* **INSTRUCTION**
Could you write out every record below exactly, leaving the pictures out?

* **INPUT DATA**
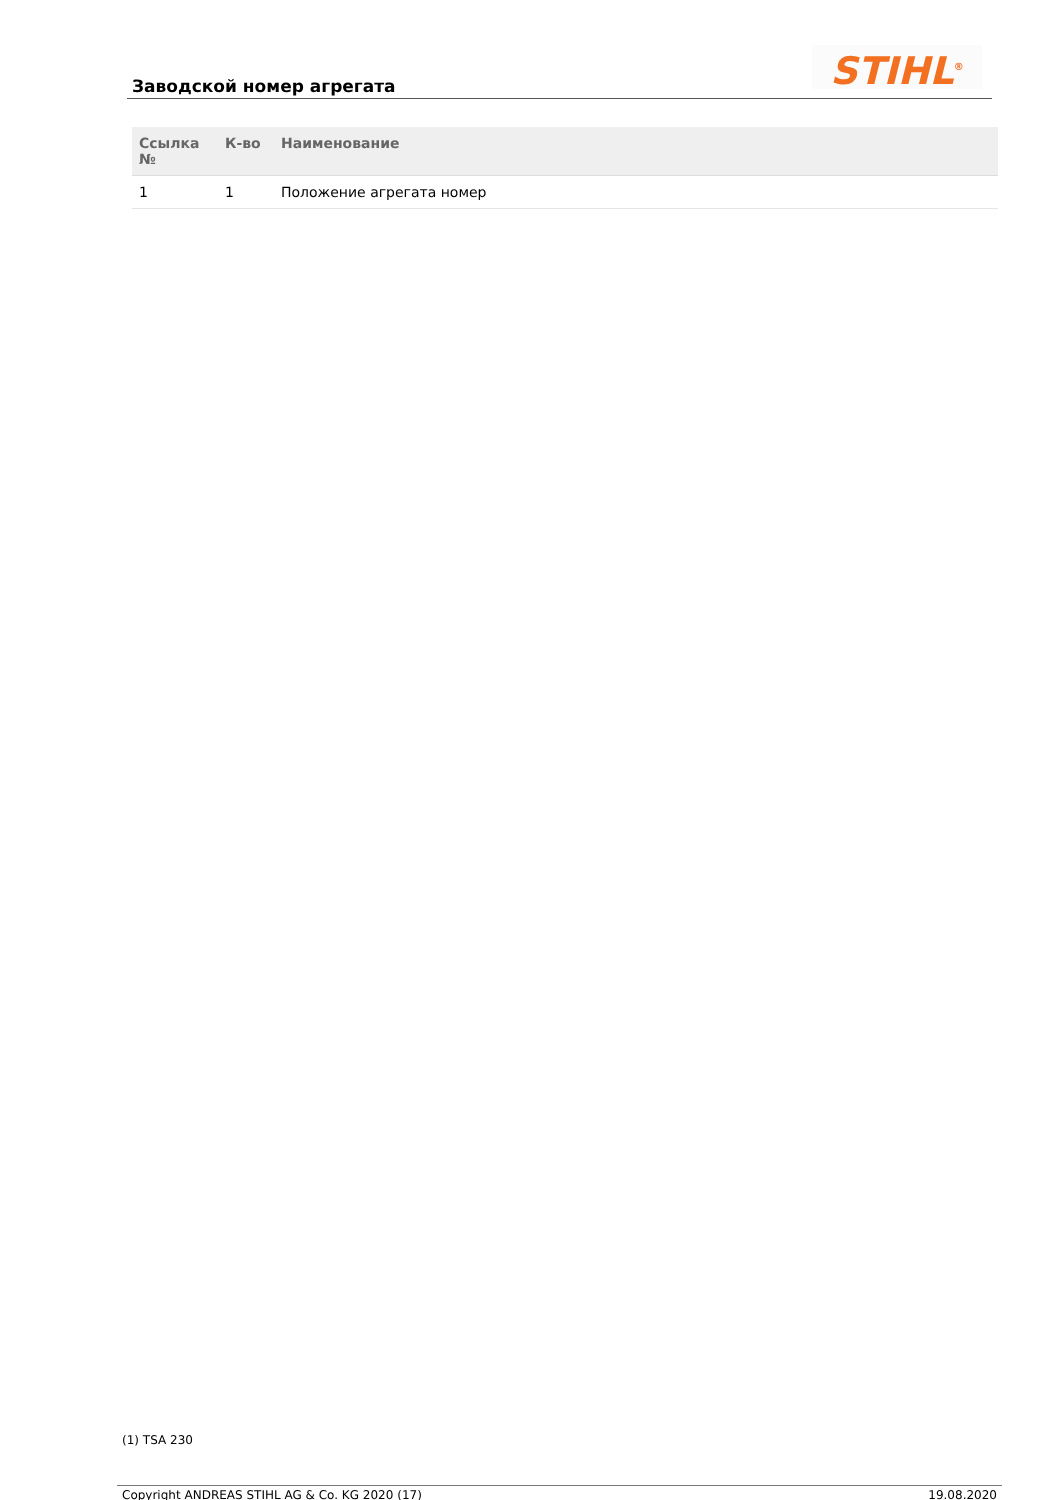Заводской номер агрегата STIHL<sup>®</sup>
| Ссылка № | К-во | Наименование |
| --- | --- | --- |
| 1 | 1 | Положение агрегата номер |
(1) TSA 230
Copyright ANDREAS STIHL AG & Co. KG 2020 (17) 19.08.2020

* **ANSWER SECTION**
Заводской номер агрегата STIHL<sup>®</sup>
| Ссылка № | К-во | Наименование |
| --- | --- | --- |
| 1 | 1 | Положение агрегата номер |
(1) TSA 230
Copyright ANDREAS STIHL AG & Co. KG 2020 (17) 19.08.2020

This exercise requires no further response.